§ WORK INSTRUCTIONS:
Change "maps" to "takes" in the records from the line with "This is a set" up to and including the line with "0.025348, 0.597998, 0.064549]]", and keep everything else the same. Leave the pictures out of your answer.

§ GIVEN DATA:
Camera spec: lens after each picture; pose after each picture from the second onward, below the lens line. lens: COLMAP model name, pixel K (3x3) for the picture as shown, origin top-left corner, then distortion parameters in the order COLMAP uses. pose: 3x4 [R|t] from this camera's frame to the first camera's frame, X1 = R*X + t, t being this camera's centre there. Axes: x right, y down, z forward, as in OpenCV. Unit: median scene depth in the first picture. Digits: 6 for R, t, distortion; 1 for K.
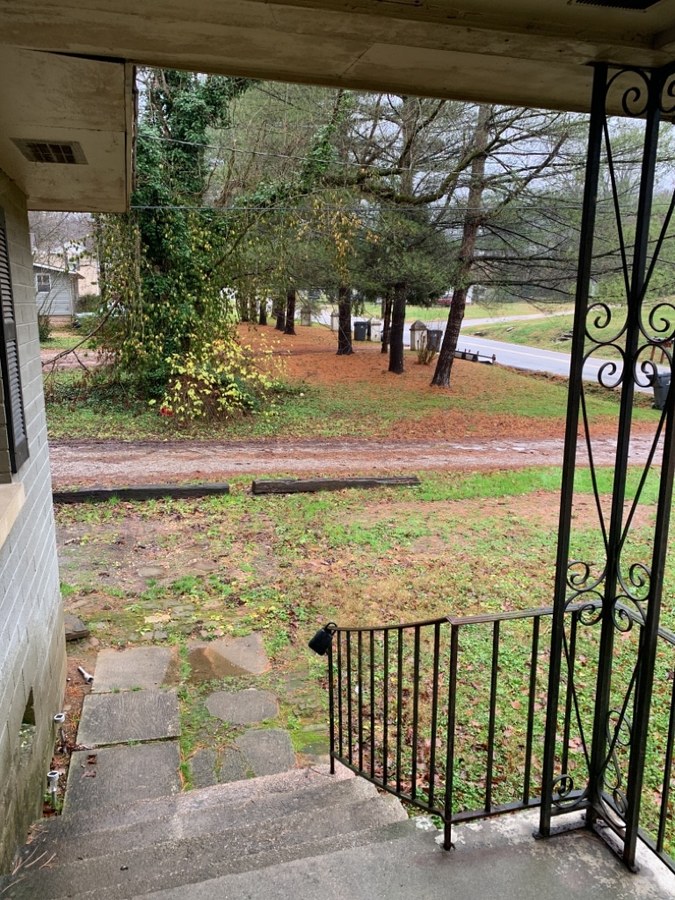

* * *

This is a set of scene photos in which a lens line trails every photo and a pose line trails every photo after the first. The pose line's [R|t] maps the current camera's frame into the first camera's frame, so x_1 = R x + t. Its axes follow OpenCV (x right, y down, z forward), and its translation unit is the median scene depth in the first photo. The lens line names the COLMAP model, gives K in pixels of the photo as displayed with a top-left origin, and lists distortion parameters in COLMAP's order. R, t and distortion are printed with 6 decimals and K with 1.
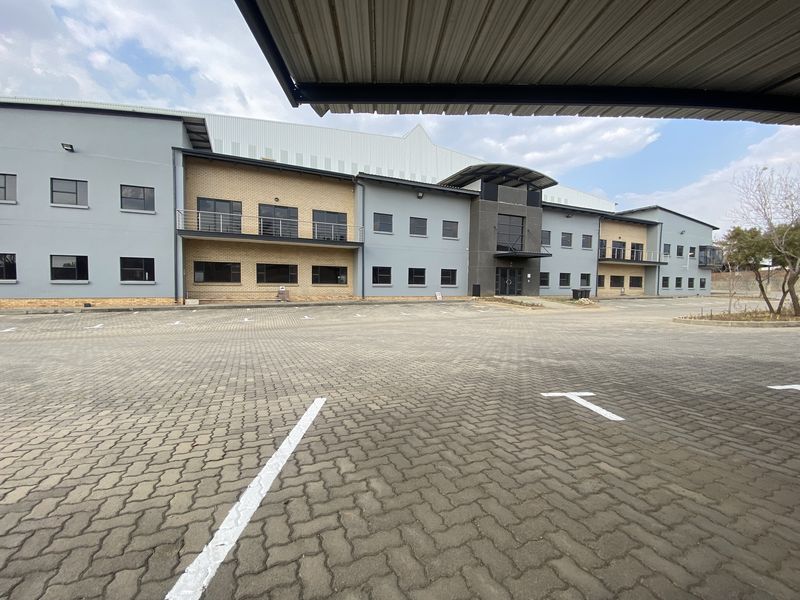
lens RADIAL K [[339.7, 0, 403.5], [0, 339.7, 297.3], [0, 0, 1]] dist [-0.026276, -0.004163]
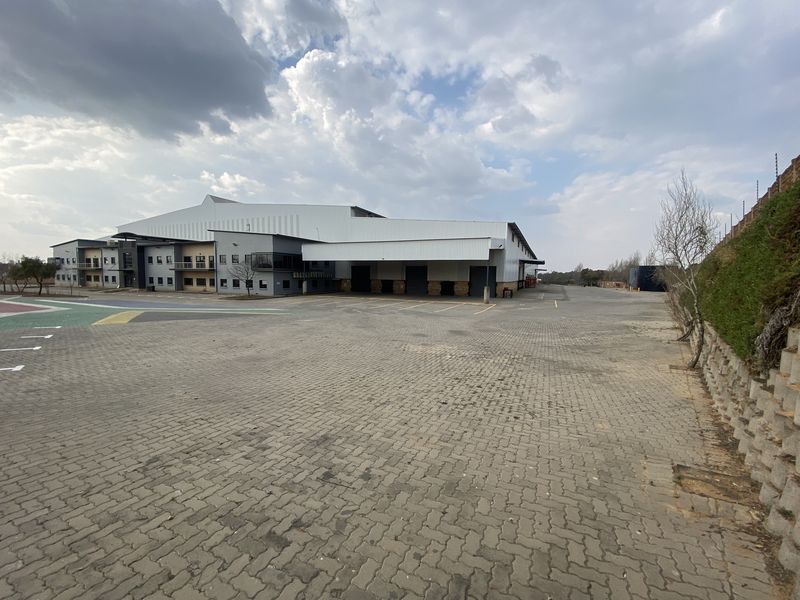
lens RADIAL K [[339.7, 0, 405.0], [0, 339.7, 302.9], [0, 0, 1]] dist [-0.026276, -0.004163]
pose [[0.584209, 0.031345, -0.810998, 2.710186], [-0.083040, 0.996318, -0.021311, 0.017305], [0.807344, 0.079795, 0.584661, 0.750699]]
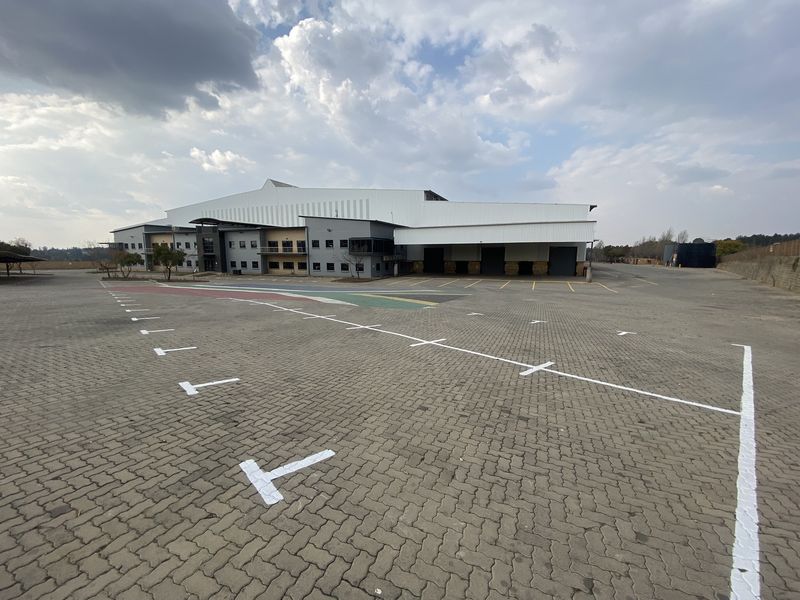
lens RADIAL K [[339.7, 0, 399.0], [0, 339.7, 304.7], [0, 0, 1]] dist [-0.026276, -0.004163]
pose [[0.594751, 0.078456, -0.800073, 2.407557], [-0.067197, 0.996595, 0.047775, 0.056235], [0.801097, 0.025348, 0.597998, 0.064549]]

§ COMPLETED TASK:
This is a set of scene photos in which a lens line trails every photo and a pose line trails every photo after the first. The pose line's [R|t] takes the current camera's frame into the first camera's frame, so x_1 = R x + t. Its axes follow OpenCV (x right, y down, z forward), and its translation unit is the median scene depth in the first photo. The lens line names the COLMAP model, gives K in pixels of the photo as displayed with a top-left origin, and lists distortion parameters in COLMAP's order. R, t and distortion are printed with 6 decimals and K with 1.
lens RADIAL K [[339.7, 0, 403.5], [0, 339.7, 297.3], [0, 0, 1]] dist [-0.026276, -0.004163]
lens RADIAL K [[339.7, 0, 405.0], [0, 339.7, 302.9], [0, 0, 1]] dist [-0.026276, -0.004163]
pose [[0.584209, 0.031345, -0.810998, 2.710186], [-0.083040, 0.996318, -0.021311, 0.017305], [0.807344, 0.079795, 0.584661, 0.750699]]
lens RADIAL K [[339.7, 0, 399.0], [0, 339.7, 304.7], [0, 0, 1]] dist [-0.026276, -0.004163]
pose [[0.594751, 0.078456, -0.800073, 2.407557], [-0.067197, 0.996595, 0.047775, 0.056235], [0.801097, 0.025348, 0.597998, 0.064549]]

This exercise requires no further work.